Krach, rums, schepper! Das wäre ein schöner Titel für die Roland-Emmerich-Biografie, die erst noch geschrieben werden muss. Denn die Filme und damit auch die Fantasiewelt des 53-jährigen Schwaben haben sich ganz und gar der tricktechnisch perfekten Weltenzerstörung verschrieben. Vor allem in der gehobenen Presse kommt die Emmerich-Formel nicht gut an, seine Filme werden verspottet und verhöhnt: Die Gegenwart hat kein Herz mehr für altmodische Träumer.

Wie verankert der Deutsche im Zeitalter der ironiefreien Hollywood-Filme ist, zeigt nicht zuletzt ein Blick auf seine Biografie: In den Siebzigern schreibt er sich für den Studiengang „Produktionsdesign“ an der Münchner Hochschule für Film und Fernsehen ein, wechselt aber in das Hauptfach „Regie“ nachdem er 1977 George Lucas' Weltraum-Seifenoper Krieg der Sterne sieht. Die unschuldige Faszination, die er beim Betrachten von Luke Skywalkers Abenteuern und den auf die Leinwand gehexten fremden Welten empfunden hat, steckt nach wie vor im Kern seines eigenen filmischen Schaffens. Emmerich ist – wie Lucas, aber ungleich Spielberg – kein begabter Geschichtenerzähler.
=-=-=-=-=
Aufgabenstellung =
• 1. Übersetze den Satz „Emmerich ist – wie Lucas, aber ungleich Spielberg – kein begabter Geschichtenerzähler.“ aus dem Auszug über Roland Emmerich ins Englische.
• 2. Gib bitte aus dem Auszug über Roland Emmerich den Abschnitt wortgetreu zurück, der bei den Worten „Wie verankert der“ beginnt und nach den Worten „kein begabter Geschichtenerzähler.“ endet.

Gesammelte Daten
=-=-=-=-=
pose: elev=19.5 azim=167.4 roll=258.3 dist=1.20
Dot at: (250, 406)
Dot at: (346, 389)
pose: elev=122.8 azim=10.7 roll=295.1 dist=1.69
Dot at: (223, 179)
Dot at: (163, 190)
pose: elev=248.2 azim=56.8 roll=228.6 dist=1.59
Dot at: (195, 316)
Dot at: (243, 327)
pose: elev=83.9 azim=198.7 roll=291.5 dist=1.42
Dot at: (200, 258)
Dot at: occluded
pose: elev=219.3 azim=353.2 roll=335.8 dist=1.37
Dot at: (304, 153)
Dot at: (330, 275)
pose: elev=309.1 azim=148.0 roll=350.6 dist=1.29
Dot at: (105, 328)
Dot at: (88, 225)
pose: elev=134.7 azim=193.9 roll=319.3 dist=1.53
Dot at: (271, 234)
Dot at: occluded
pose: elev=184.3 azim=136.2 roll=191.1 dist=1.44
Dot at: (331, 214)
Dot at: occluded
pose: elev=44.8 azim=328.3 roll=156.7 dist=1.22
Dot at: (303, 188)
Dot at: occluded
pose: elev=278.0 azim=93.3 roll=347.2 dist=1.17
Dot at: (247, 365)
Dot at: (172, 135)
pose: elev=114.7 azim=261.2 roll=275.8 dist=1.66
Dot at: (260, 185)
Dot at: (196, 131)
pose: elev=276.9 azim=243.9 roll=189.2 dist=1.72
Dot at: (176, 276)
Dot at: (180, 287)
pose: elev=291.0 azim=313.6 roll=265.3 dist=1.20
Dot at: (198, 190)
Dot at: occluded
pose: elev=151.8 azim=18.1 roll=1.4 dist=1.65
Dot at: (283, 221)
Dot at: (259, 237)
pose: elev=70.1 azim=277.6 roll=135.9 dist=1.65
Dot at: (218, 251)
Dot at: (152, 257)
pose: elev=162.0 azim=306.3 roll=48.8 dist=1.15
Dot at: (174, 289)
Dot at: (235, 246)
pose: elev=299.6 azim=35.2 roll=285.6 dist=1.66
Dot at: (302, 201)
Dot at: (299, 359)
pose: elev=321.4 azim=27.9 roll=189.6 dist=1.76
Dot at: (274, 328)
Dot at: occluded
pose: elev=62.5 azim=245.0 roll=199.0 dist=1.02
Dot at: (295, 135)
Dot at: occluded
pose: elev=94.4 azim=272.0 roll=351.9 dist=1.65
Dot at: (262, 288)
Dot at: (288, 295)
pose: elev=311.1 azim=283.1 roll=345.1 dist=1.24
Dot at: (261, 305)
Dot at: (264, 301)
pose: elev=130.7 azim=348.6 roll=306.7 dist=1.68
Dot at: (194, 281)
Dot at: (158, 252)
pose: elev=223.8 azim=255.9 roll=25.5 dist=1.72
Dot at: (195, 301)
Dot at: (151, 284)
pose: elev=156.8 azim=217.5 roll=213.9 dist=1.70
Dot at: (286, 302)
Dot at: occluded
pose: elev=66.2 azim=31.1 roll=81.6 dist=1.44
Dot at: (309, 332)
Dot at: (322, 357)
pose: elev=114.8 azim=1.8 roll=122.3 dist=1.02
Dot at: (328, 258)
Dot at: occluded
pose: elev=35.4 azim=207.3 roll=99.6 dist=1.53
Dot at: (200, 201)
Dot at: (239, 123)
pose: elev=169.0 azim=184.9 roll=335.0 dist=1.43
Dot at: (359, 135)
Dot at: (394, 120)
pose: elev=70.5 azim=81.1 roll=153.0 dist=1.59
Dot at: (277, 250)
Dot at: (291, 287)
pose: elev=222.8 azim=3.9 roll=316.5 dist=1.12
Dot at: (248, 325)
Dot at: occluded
=-=-=-=-=
Die Ergebnisse =
• 1. Emmerich – like Lucas, but unlike Spielberg – is not a gifted storyteller.

• 2.
Wie verankert der Deutsche im Zeitalter der ironiefreien Hollywood-Filme ist, zeigt nicht zuletzt ein Blick auf seine Biografie: In den Siebzigern schreibt er sich für den Studiengang „Produktionsdesign“ an der Münchner Hochschule für Film und Fernsehen ein, wechselt aber in das Hauptfach „Regie“ nachdem er 1977 George Lucas' Weltraum-Seifenoper Krieg der Sterne sieht. Die unschuldige Faszination, die er beim Betrachten von Luke Skywalkers Abenteuern und den auf die Leinwand gehexten fremden Welten empfunden hat, steckt nach wie vor im Kern seines eigenen filmischen Schaffens. Emmerich ist – wie Lucas, aber ungleich Spielberg – kein begabter Geschichtenerzähler.